Market Commentary for the week of March 5, 2007

With the dust having settled from last week’s near-record market decline, I am obliged to ask my readers if they really believe that the pullback was unexpected? Archives of previous weekly commentaries indicate that I have been warning about the peril of unbridled speculation and its impact upon the quantitative statistics that I use as the basis of my market allocation processes. What had only previously been a possibility became reality as investors stampeded for the exists on Tuesday, only to return with a “big-toe” curiosity on Wednesday.

But this decline wasn’t a one-off occurrence. As early as January, the economic statistics failed to keep pace with market performance essentially paving the way for a decoupling of fact and expectation. Indeed, the damage wasn’t local, but global, as well. The huge recent allocations of speculative money into the world’s bourses was exacerbated by low interest rates and a lack of any competitive alternatives to equities.

The higher the markets went, the more cash came in, particularly from fringe speculators who felt passed-by if they weren’t “in it”.

Fueling the delirium (both on the way up and on the way out) was an absence of liquidity in equities caused by share buy-backs and merger activity depleting the percentage float in the markets. Some might argue, and have, that liquidity is higher today than ever owing to lower interest rates. I would posit that while there may, indeed, be more cash, it is nevertheless chasing after fewer shares, causing the stampede effect we witnessed last week.

The Fed has the power and the responsibility to inhibit such negative characteristics, but chooses to remain a marginal player in assuming any real responsibility for regulating money supply and the incumbent speculation which accompanies the current situation. In fact, if the Fed has any culpability in this matter, it is the excessively low “relative” rate of interest which fueled equity speculation in the first place.

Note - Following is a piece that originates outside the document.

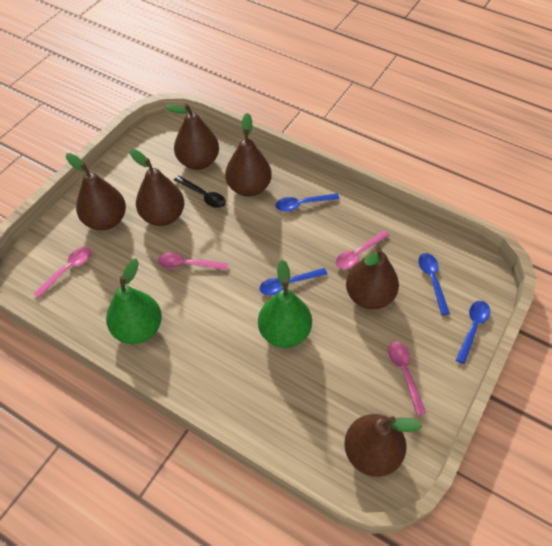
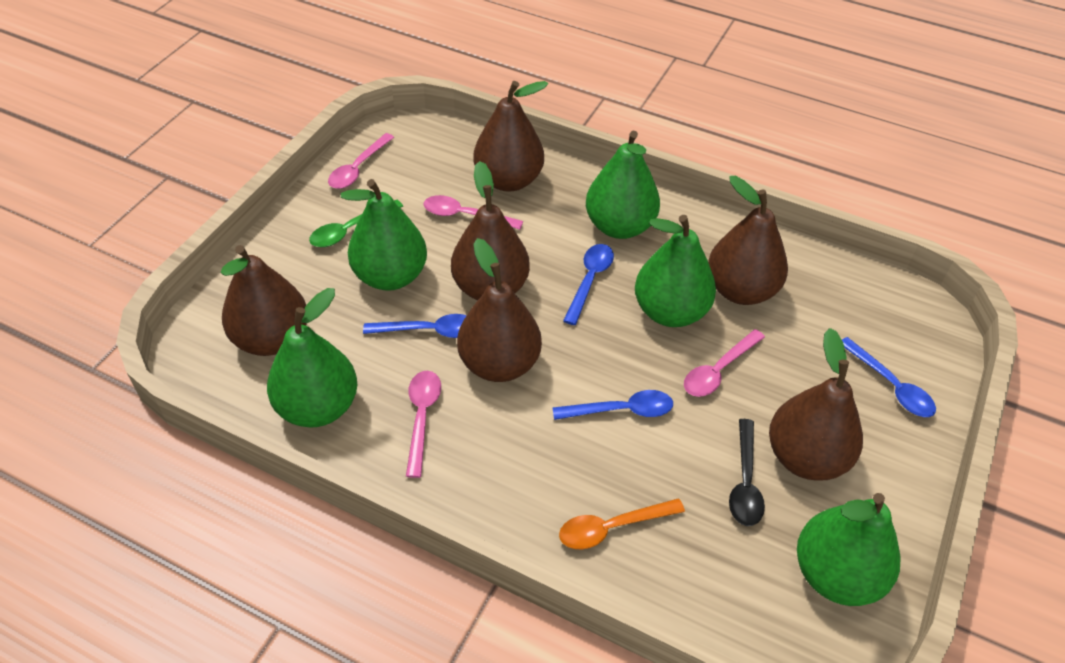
green pear: [106,258,162,344] [258,260,312,348] = 2 -> [267,288,357,428] [341,179,427,291] [586,131,660,239] [635,215,716,327] [797,493,901,606] = 5
green spoon: none = 0 -> [309,200,403,247] = 1
orange spoon: none = 0 -> [559,498,685,549] = 1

Instead, when a panic ensues, investors have no safety net and little guidance. Unless, or course, you are a student of my methodologies. While the market wiped out its annual gain, moving to negative territory for the first time this year, our clients maintained both absolute and relative positive outperformance, year-to-date.

While it is true that certain geopolitical and/or exogenous events exert leverage over the sequence of events in the financial markets, it is unfair to ascribe any one of these as the catalyst to last week’s tumultuousness. Taken in sum, influences such as commodities inflation, global terror, an aging demographic, failed fiscal policy, industrial and technological revolution, etc. take their turn as centers of influence. I have been writing about these factors for decades and rare it is when one of these events “causes” the financial markets to respond intraday. As I recently wrote, trends take decades to develop, not hours. A legitimate portfolio strategist focuses upon the secular, enduring trends, and does not become fixated upon television-driven mania or hyped-up business news programming.

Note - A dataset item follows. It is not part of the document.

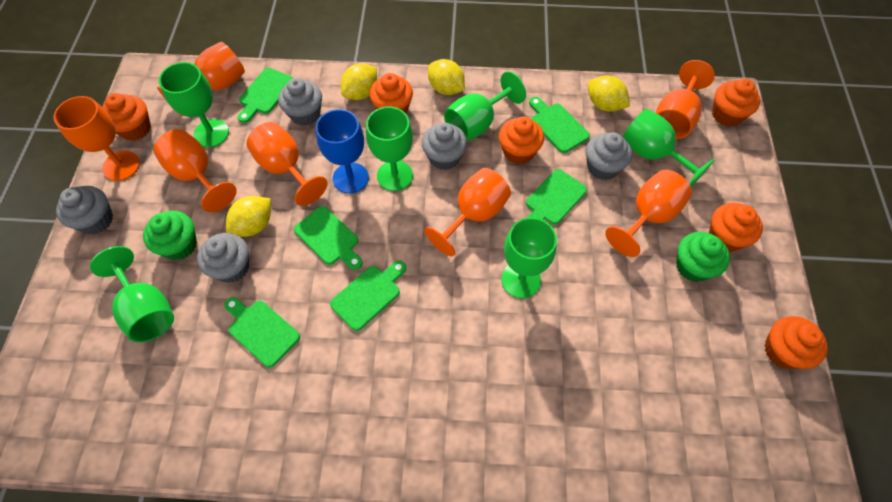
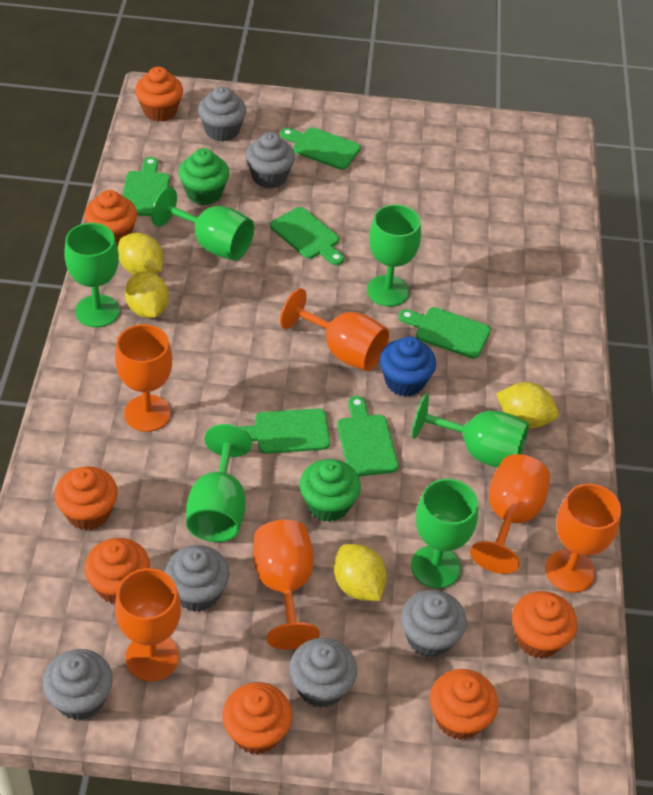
blue cupcake: none = 0 -> [380,336,436,397] = 1
blue goblet: [316,109,369,194] = 1 -> none = 0
grey cupcake: [56,186,113,234] [197,233,249,283] [278,78,322,126] [422,122,467,170] [586,132,632,180] = 5 -> [42,649,113,720] [165,545,230,612] [198,86,246,142] [245,132,295,188] [289,638,357,708] [401,590,467,658] = 6
orange cupcake: [103,93,151,141] [369,73,413,113] [499,117,544,164] [709,203,763,252] [712,79,760,126] [764,316,828,369] = 6 -> [54,466,118,530] [84,190,137,247] [84,538,150,604] [135,66,183,122] [222,683,292,755] [430,669,498,740] [512,591,577,658] = 7
orange goblet: [54,96,140,181] [153,129,237,212] [157,42,245,117] [246,122,328,206] [424,168,511,256] [605,170,692,257] [656,60,715,139] = 7 -> [115,324,172,432] [115,568,181,681] [253,520,320,650] [280,288,389,371] [470,454,550,574] [545,483,621,593] = 6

However, it does bear repeating that my data strongly indicates the reemergence of inflation pressure upon global business. Combined with relatively lower interest rates, the two factors coalesce to create a speculative mania typified, for example, by real estate speculation, mergers and acquisitions, buying stocks “on margin”, and Federal budget deficits. The unraveling of the market last week was a linear response downwards to a near-linear, excessively speculative market trend upwards. It matters not what the trigger, or how the morning news characterized the aftermath. The trends are in place to continue this pattern of speculation/regression. The leverage and borrowing issue is within that hierarchy of fundamentals to which I alluded in the previous paragraph.

The big question in the wake of Tuesday’s collapse is the measure of vulnerability (quantified) of the markets and the psychological impact it might create. It now becomes a chicken-or-egg conundrum. Can the market pull sentiment up with it, or does sentiment drag the market? Obviously, this is not an either/or scenario but, rather a matter of degree.

My advice is to pare exposure to non-accelerating earnings equities. They have shown an inability to keep pace with cost pressure or profitability. Return, instead to prudent asset allocation strategies that mitigate the influence of daily volatility and add resiliency to portfolio return.